Warning: this whole piece is full of opinion. It probably isn't surprising to anyone in the Rust community, but I want punctuate the series.
Several years ago, I worked on a series of blog posts entitled "Building a Simple Webapp in Rust". I hoped to return to it at some point, but I have not, and I doubt I ever will finish the series – at this point, almost everything in the post is probably out of date.
In one important sense, the project was a success: I learned a ton about Rust.

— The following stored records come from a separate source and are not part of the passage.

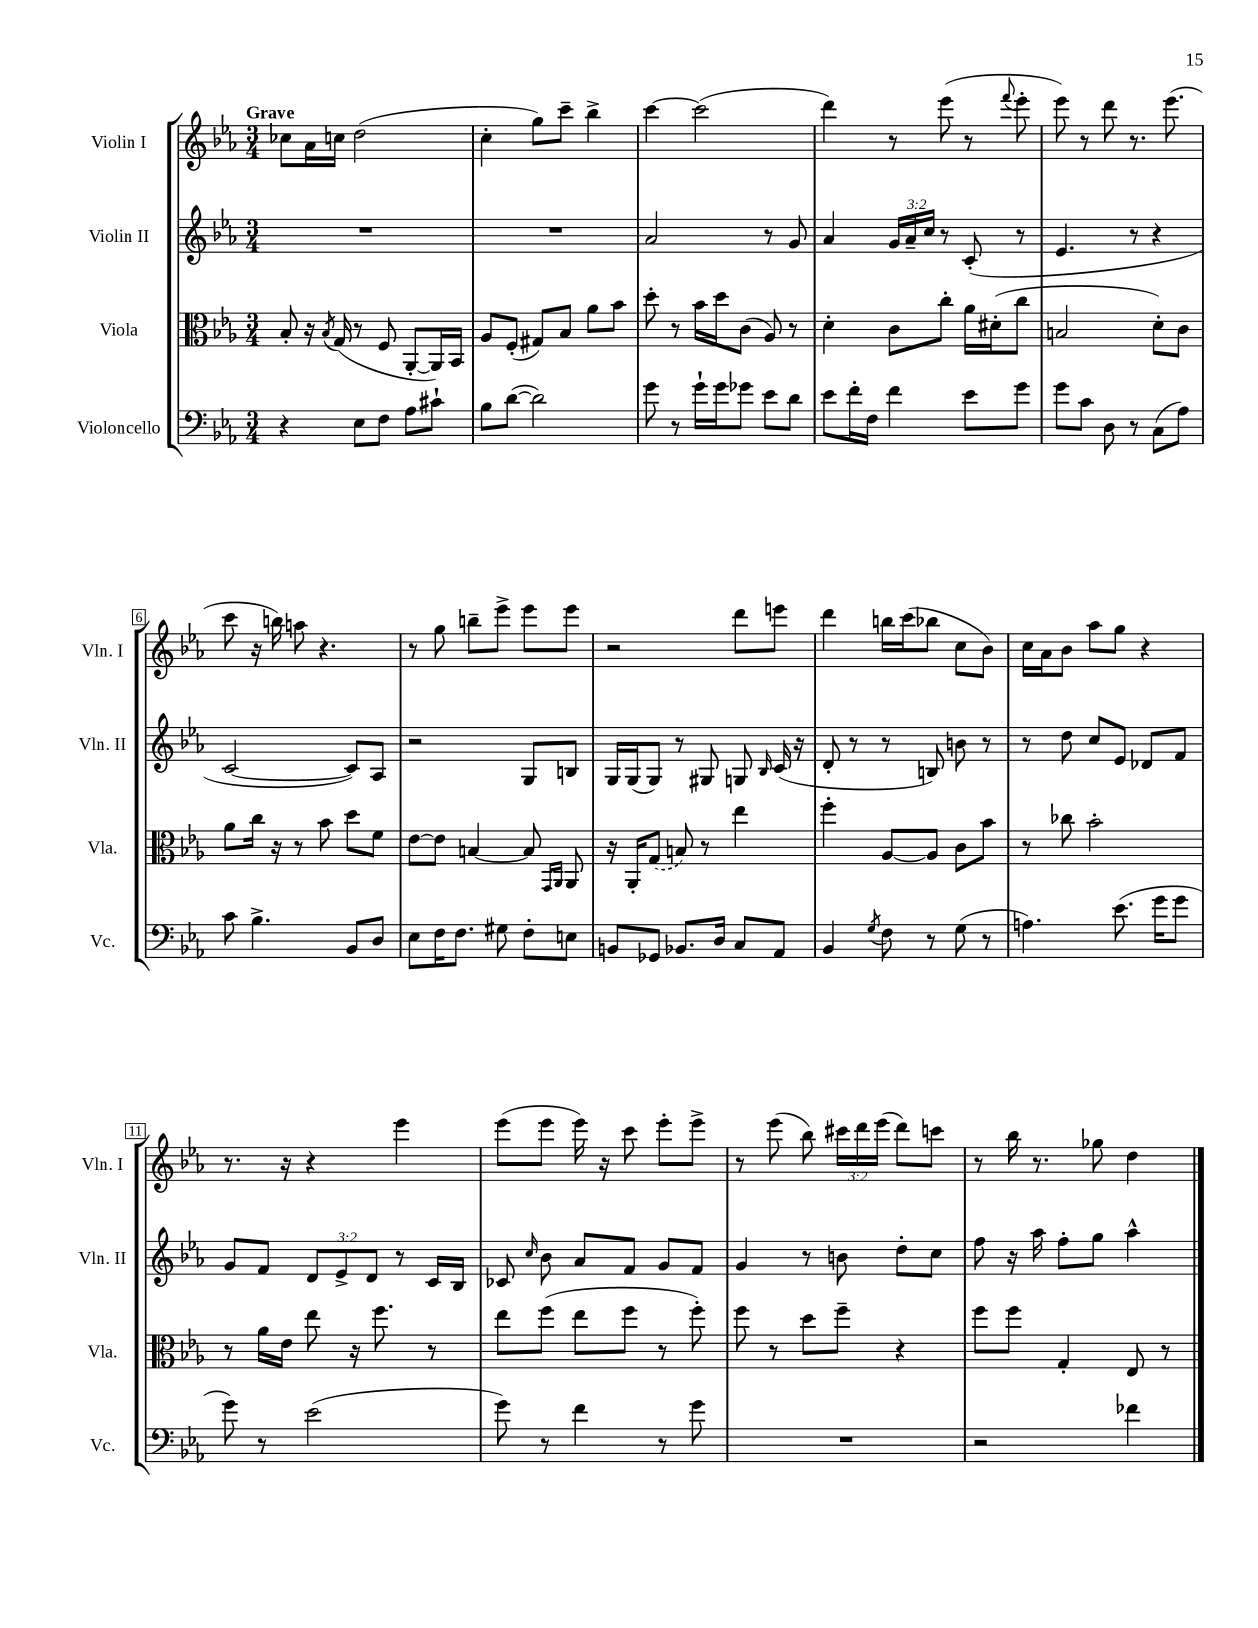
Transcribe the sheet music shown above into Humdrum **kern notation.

**kern	**kern	**kern	**kern
*staff4	*staff3	*staff2	*staff1
*clefF4	*clefC3	*clefG2	*clefG2
*k[b-e-a-]	*k[b-e-a-]	*k[b-e-a-]	*k[b-e-a-]
*M3/4	*M3/4	*M3/4	*M3/4
4r	8B-'	2.r	8cc-
.	16r	.	16a-
.	8qB-	.	.
.	(16G	.	16cc
8E-	8r	.	(2dd
8F	8F	.	.
8A-	[8AA-'	.	.
8c#`	16AA-])	.	.
.	16BB-	.	.
=	=	=	=
8B-	8A-	2.r	4cc'
([8d	(8F'	.	.
2d])	8G#)	.	8gg)
.	8B-	.	8ccc~
.	8a-	.	4bb-^
.	8b-	.	.
=	=	=	=
8g	8dd'	2a-	[4ccc
8r	8r	.	.
16g`	16b-	.	(2ccc]
16g	16dd	.	.
8g-	(8c	.	.
8e-	8A-)	8r	.
8d	8r	8g	.
=	=	=	=
8e-	4d'	4a-	4ddd)
16f'	.	.	.
16F	.	.	.
4f	8c	24g	8r
.	.	24a-~	.
.	.	24cc	.
.	8cc'	8r	(8eee-
8e-	16a-	(8c'	8r
.	(16d#'	.	.
.	.	.	8qqfff
8g	8cc	8r	8eee-'
=	=	=	=
8g	2B	4.e-	8eee-)
8c	.	.	8r
8D	.	.	8ddd
8r	.	8r	8.r
(8C	8d')	4r	.
.	.	.	(8.eee-
8A-)	8c	.	.
=	=	=	=
8c	8a-	[2c	8ccc
4.B-^	16cc	.	16r
.	16r	.	16bb)
.	8r	.	8aa
.	8b-	.	4.r
8BB-	8dd	8c])	.
8D	8f	8A-	.
=	=	=	=
8E-	[8e-	2r	8r
16F	8e-]	.	8gg
8.F	.	.	.
.	[4B	.	8bb~
8G#	.	.	8eee-^
8F'	8B]	8G	8eee-
.	16qqGG	.	.
.	16qqAA-	.	.
8E	8AA-	8B	8eee-
=	=	=	=
8BB	16r	16G	2r
.	16AA-'	(16G	.
8GG-	(8G	8G)	.
8.BB-	8B)	8r	.
.	8r	8G#	.
16D	.	.	.
8C	4ee-	8G	8ddd
.	.	16qqB-	.
8AA-	.	(16c	8eee
.	.	16r	.
=	=	=	=
4BB-	4ff'	8d'	4ddd
.	.	8r	.
8qG	.	.	.
8F	[8A-	8r	16bb
.	.	.	(16ccc
8r	8A-]	8B)	8bb-
(8G	8c	8b	8cc
8r	8b-	8r	8b-)
=	=	=	=
4.A)	8r	8r	16cc
.	.	.	16a-
.	8cc-	8dd	8b-
.	2b-'	8cc	8aa-
(8.e-	.	8e-	8gg
.	.	8d-	4r
16g	.	.	.
8g	.	8f	.
=	=	=	=
8g)	8r	8g	8.r
8r	16a-	8f	.
.	16e-	.	16r
(2e-	8ee-	12d	4r
.	.	12e-^	.
.	16r	.	.
.	.	12d	.
.	8.ff	.	.
.	.	8r	4eee-
.	8r	16c	.
.	.	16B-	.
=	=	=	=
8g)	8ee-	8c-	(8eee-
.	.	16qqcc	.
8r	(8ff	8b-	8eee-
4f	8ee-	8a-	16eee-)
.	.	.	16r
.	8ff	8f	8ccc
8r	8r	8g	8eee-'
8g	8ff')	8f	8eee-^
=	=	=	=
2.r	8ff	4g	8r
.	8r	.	(8eee-
.	8dd	8r	8bb-)
.	8ff~	8b	24ccc#
.	.	.	24ddd
.	.	.	(24eee-
.	4r	8dd'	8ddd)
.	.	8cc	8ccc
=	=	=	=
2r	8ff	8ff	8r
.	8ff	16r	16bb-
.	.	16aa-	8.r
.	4G'	8ff'	.
.	.	8gg	8gg-
4f-	8E-	4aa-^^	4dd
.	8r	.	.
==	==	==	==
*-	*-	*-	*-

I did eventually stop the project, and stop learning Rust. Why? In short, I began to doubt that Rust held enough value for me versus other avenues of interest. It is clear to me that Rust is a great language for situations that require tight control over the hardware and performance. Given a project with these requirements, I would absolutely start using Rust again. If I had any situation where I would otherwise write C++, I would use Rust.
However, hardware control is not the most important factor in most of the software I write. I never write software in C++. Clarity and maintainability are the most important factors, balanced against development time. Performance issues can almost always be addressed after the software works, by performance testing and making smart optimizations.
There was one compelling reason for me to continue investigating Rust: I have heard some say Rust is the most productive language for them, and they believe this would apply to programmers in general. The reasoning goes that the ownership system makes them think more about their code, and in some ways significantly influences design for the better. I think this is quite possible, but I am not convinced enough to invest a significant amount of time in Rust. I think my time is best spent elsewhere.
Ultimately, I decided that my time would be better spent learning other things. Specifically, Haskell (by way of Elm initially) and other languages with powerful effects systems.